● **EXERCISE BRIEF**: Among the entries below, tally each line in which the word "linejoin" is found, then state the tally alone.

● **THE RECORDS**:
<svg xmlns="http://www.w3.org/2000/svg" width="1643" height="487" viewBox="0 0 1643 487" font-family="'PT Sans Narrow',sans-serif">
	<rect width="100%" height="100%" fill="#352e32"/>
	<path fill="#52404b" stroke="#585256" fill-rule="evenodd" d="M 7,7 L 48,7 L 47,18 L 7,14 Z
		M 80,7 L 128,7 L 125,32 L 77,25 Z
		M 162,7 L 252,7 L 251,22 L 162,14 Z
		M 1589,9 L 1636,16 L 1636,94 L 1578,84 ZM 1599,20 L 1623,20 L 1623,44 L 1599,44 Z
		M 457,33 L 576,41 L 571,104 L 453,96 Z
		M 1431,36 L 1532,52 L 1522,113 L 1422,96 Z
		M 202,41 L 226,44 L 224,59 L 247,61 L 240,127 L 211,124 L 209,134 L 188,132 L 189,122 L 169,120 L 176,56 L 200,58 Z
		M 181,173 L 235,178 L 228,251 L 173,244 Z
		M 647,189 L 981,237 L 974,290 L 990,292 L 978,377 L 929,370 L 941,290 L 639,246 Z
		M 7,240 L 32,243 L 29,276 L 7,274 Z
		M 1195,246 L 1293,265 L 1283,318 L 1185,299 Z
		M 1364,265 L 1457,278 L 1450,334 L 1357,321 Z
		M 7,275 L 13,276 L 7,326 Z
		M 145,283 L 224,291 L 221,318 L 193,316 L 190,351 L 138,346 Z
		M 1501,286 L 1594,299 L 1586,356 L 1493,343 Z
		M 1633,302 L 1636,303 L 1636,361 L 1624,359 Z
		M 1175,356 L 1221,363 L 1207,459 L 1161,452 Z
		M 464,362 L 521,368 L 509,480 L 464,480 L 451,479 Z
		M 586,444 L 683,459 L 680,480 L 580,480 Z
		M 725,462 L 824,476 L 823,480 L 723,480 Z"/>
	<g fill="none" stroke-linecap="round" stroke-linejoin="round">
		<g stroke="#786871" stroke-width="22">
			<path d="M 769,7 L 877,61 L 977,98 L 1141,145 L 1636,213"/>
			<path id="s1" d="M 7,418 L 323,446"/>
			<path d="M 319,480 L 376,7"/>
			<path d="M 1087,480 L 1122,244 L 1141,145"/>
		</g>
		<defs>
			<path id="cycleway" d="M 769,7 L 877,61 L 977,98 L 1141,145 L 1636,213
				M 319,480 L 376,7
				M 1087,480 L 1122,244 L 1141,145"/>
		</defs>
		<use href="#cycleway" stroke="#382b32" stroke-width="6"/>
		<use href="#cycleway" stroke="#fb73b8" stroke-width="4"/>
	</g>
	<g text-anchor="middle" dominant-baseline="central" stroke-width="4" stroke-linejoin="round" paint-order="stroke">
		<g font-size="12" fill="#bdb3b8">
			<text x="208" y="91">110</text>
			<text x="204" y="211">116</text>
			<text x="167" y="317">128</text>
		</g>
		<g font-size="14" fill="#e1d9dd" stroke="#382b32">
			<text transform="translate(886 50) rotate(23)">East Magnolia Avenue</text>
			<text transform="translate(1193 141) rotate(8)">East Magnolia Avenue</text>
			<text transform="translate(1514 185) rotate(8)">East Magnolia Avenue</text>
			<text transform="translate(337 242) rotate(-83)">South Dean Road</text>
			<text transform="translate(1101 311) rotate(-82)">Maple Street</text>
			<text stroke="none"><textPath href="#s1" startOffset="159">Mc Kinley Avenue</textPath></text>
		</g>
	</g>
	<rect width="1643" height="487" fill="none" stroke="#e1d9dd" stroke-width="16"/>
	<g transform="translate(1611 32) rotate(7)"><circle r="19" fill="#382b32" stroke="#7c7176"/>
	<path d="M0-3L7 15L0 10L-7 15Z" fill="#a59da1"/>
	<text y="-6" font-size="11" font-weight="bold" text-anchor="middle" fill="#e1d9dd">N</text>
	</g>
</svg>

● **OUTPUT FOR THIS TASK**: 2